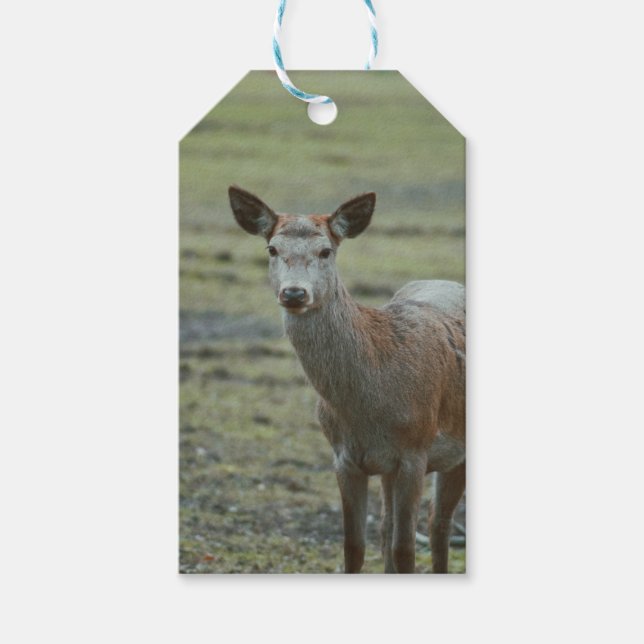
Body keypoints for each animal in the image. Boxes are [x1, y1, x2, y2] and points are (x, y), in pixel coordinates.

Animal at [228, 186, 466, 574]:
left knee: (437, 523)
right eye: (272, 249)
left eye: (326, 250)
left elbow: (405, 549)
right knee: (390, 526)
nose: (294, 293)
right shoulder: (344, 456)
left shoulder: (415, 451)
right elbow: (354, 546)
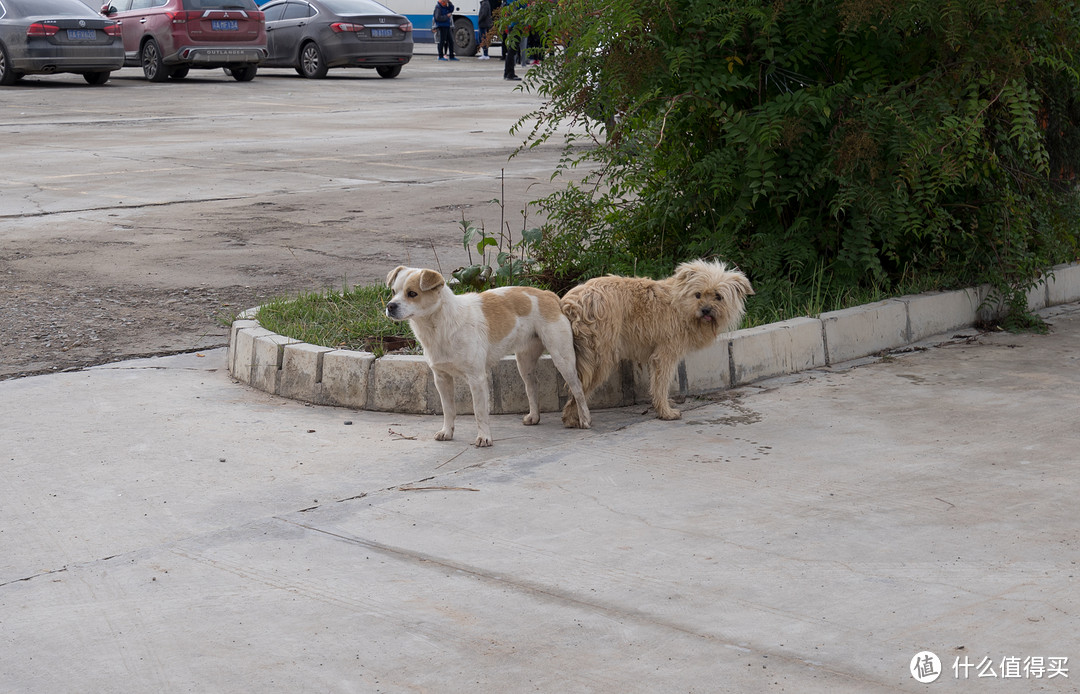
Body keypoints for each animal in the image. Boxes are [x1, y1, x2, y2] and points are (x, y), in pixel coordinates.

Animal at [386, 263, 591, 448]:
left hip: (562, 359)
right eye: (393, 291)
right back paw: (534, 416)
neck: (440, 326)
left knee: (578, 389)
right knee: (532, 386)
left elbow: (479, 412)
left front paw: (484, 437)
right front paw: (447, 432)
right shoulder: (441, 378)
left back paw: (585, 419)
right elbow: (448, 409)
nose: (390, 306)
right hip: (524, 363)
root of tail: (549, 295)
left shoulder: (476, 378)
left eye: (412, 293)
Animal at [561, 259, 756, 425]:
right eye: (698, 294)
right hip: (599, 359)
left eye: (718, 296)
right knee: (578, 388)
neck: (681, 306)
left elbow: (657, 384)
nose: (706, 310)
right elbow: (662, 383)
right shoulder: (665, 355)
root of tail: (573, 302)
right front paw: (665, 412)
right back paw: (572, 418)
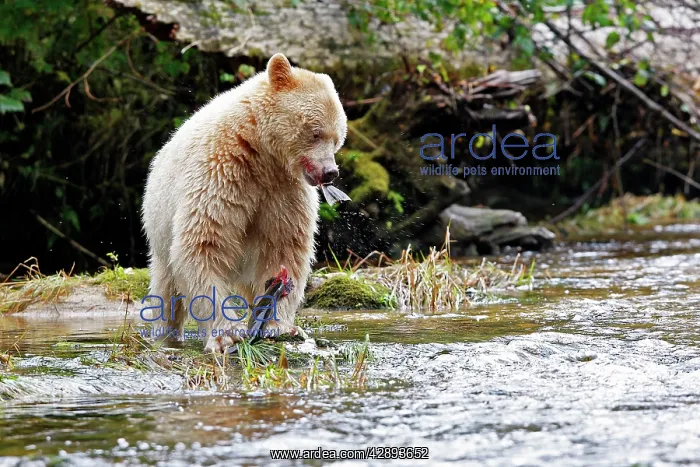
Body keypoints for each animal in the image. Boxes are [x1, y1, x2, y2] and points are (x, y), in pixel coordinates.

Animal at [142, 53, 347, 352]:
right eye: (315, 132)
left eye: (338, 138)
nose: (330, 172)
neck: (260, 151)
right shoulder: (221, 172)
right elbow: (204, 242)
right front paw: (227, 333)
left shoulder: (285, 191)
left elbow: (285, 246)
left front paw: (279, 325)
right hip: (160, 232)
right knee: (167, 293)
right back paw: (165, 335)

================================

What is needed here is an exact transcription of every record above, with images excluded.

Body keypoints for each animal in the image. Boxes are [x1, y1, x2, y2] and points are (x, y), in pixel coordinates.

Animal at [228, 186, 466, 574]:
left knee: (437, 523)
right eye: (272, 249)
left eye: (326, 250)
left elbow: (405, 549)
right knee: (390, 526)
nose: (294, 293)
right shoulder: (344, 456)
left shoulder: (415, 451)
right elbow: (354, 546)
Body keypoints for each animal in the image. Boxes are [x1, y1, x2, y2] and points are (x, y), in pixel coordinates.

Animal at [386, 263, 591, 448]:
left hip: (562, 359)
right eye: (393, 291)
right back paw: (534, 416)
neck: (440, 326)
left knee: (578, 389)
right knee: (532, 386)
left elbow: (479, 412)
left front paw: (484, 437)
right front paw: (447, 432)
right shoulder: (441, 378)
left back paw: (585, 419)
right elbow: (448, 409)
nose: (390, 306)
right hip: (524, 363)
root of tail: (549, 295)
left shoulder: (476, 378)
left eye: (412, 293)
Animal at [561, 259, 756, 425]:
right eye: (698, 294)
right hip: (599, 359)
left eye: (718, 296)
right knee: (578, 388)
neck: (681, 306)
left elbow: (657, 384)
nose: (706, 310)
right elbow: (662, 383)
right shoulder: (665, 355)
root of tail: (573, 302)
right front paw: (665, 412)
right back paw: (572, 418)
Body keypoints for each animal in the image. Boxes are [x1, y1, x2, y2] and points are (x, y), in pixel coordinates.

Animal at [142, 53, 347, 352]:
right eye: (315, 132)
left eye: (338, 138)
nose: (330, 172)
neck: (260, 151)
right shoulder: (221, 172)
right elbow: (204, 242)
right front paw: (227, 333)
left shoulder: (285, 191)
left elbow: (285, 246)
left front paw: (279, 325)
right hip: (160, 232)
right knee: (167, 293)
right back paw: (165, 335)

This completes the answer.